Fra le decisioni che continuiamo a ritenere discutibili per il (corretto) funzionamento della magistratura, la riduzione – per motivi di mero risparmio – da quattro a tre del numero dei gpc, i giudici dei provvedimenti coercitivi. “A taglio avvenuto, alla prova dei fatti, l’Ufficio risulta insufficientemente dotato”: un Ufficio, quello dei gpc, confrontato “con un aumento del carico lavorativo”, evidenzia il rapporto 2017 del Consiglio della magistratura e delle autorità giudiziarie. Parole che dovrebbero preoccupare tutti, visto che il gpc è un giudice di garanzia, tenuto fra l’altro a convalidare o meno gli arresti e ad autorizzare o no i controlli telefonici.

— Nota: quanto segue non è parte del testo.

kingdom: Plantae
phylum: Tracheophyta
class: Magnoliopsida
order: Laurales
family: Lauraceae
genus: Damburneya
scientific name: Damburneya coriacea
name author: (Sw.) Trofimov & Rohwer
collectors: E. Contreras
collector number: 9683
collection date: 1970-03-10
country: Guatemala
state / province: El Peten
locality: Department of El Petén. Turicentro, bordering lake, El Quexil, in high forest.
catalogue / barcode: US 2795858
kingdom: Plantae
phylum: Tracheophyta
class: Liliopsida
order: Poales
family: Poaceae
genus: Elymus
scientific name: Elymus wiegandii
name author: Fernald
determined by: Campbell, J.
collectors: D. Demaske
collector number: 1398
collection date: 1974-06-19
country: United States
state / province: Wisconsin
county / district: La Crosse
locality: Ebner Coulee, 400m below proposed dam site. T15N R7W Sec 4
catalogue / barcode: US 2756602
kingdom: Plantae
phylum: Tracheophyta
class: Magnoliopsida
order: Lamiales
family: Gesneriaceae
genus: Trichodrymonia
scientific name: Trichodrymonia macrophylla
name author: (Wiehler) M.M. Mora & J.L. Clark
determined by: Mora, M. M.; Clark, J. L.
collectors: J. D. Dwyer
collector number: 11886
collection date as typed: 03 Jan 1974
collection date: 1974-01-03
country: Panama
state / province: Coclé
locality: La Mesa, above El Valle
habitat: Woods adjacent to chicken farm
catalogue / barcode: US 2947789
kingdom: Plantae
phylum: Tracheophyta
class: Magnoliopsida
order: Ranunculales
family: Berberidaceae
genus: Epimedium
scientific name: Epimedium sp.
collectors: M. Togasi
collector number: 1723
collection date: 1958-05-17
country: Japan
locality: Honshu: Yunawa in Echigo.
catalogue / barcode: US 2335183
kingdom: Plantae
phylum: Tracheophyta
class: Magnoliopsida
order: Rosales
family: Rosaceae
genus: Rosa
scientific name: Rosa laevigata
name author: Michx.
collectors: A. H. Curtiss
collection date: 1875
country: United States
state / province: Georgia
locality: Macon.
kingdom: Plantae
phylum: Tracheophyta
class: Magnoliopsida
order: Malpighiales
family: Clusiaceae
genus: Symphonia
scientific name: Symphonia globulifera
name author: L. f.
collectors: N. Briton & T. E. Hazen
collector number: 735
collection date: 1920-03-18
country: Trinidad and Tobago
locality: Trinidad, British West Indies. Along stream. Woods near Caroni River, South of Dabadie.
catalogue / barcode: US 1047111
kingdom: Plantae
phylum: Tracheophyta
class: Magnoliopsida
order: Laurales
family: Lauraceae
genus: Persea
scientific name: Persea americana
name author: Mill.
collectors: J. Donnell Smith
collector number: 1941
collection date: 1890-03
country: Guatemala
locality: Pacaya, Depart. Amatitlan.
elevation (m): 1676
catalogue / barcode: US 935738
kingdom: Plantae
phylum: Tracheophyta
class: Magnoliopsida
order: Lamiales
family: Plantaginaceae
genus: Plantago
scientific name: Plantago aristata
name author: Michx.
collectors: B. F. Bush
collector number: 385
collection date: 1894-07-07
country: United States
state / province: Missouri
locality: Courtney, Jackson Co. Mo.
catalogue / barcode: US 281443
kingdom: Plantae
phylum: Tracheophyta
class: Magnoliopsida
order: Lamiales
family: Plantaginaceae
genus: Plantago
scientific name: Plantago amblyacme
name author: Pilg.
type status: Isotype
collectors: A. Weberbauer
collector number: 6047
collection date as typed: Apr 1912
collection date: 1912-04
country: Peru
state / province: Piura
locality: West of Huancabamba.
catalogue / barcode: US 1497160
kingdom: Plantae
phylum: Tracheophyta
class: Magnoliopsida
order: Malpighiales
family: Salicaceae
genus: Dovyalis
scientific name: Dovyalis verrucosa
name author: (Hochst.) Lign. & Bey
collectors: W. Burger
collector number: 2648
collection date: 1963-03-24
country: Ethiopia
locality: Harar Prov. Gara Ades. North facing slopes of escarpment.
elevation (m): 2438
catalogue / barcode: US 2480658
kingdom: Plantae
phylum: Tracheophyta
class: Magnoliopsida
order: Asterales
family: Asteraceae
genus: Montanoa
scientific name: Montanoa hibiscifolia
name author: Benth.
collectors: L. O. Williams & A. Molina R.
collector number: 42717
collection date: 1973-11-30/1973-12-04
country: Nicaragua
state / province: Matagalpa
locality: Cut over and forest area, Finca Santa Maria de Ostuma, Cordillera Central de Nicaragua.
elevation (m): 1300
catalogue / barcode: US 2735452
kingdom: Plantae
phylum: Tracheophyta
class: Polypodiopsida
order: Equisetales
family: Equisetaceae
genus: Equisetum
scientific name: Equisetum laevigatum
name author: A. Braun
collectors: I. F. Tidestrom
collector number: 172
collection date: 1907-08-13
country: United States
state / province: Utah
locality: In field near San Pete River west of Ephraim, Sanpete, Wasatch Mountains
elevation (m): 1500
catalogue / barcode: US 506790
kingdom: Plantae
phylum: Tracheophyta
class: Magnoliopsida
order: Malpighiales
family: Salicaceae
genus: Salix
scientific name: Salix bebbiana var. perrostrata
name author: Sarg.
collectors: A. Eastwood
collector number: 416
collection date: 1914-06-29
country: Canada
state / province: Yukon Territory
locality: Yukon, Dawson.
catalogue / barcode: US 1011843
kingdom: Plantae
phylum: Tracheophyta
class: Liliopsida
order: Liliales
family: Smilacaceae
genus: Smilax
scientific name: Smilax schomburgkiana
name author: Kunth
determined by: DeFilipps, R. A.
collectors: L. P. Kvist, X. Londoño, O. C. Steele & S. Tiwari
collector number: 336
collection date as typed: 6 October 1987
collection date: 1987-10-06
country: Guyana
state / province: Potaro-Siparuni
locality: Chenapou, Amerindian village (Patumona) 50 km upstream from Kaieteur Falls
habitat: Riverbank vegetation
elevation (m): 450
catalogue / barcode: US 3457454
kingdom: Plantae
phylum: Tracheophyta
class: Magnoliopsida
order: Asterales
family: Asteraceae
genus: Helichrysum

Un’altra decisione politica discutibile è il consistente assottigliamento, senza una preliminare e seria analisi, del team di giudici supplenti, avvocati che quando necessario coadiuvano i giudici ordinari del Tribunale d’appello nella trattazione delle cause per limitare gli arretrati. Alcune Camere della massima autorità giudiziaria cantonale, come la Camera di protezione, cui compete il settore delle tutele, sono state di conseguenza private di preziosi aiuti. E tra le non decisioni? Di sicuro le decisioni che ci si aspettava in relazione a ‘Giustizia 2018’, il progetto di riforma voluto dal Dipartimento istituzioni per migliorare l’efficienza dell’apparato giudiziario ticinese. Obiettivo lodevole, fino ad oggi però si è sentito parlare e si è scritto soprattutto di gruppi di lavoro. Di concreto – e siamo già oltre metà 2018 – poco o nulla è uscito dal Consiglio di Stato e dal Gran Consiglio. Eppure l’elezione quest’anno del subentrante di John Noseda alla guida del Ministero pubblico avrebbe dovuto essere l’occasione per concludere almeno un capitolo dell’annunciata riforma: la ristrutturazione della Procura. Lo scorso mese il nuovo pg ha rivisto, nel limite delle sue attuali competenze, l’assetto dell’ufficio: spostamenti interni e attribuzioni di responsabilità potrebbero tuttavia rivelarsi, in assenza di una visione a medio/lungo termine che soltanto ‘Giustizia 2018’ può dare, unicamente dei cerotti sul piano organizzativo.

Torniamo all’auspicio di Pagani: la politica “risponda presente quando viene interpellata per valutare”. Vediamo allora cosa – e quando – la politica risponderà alla richiesta del Ministero pubblico di un procuratore straordinario per le indagini sui reati finanziari e di tre segretari giudiziari in più. Ancora una volta, lasciamoci stupire.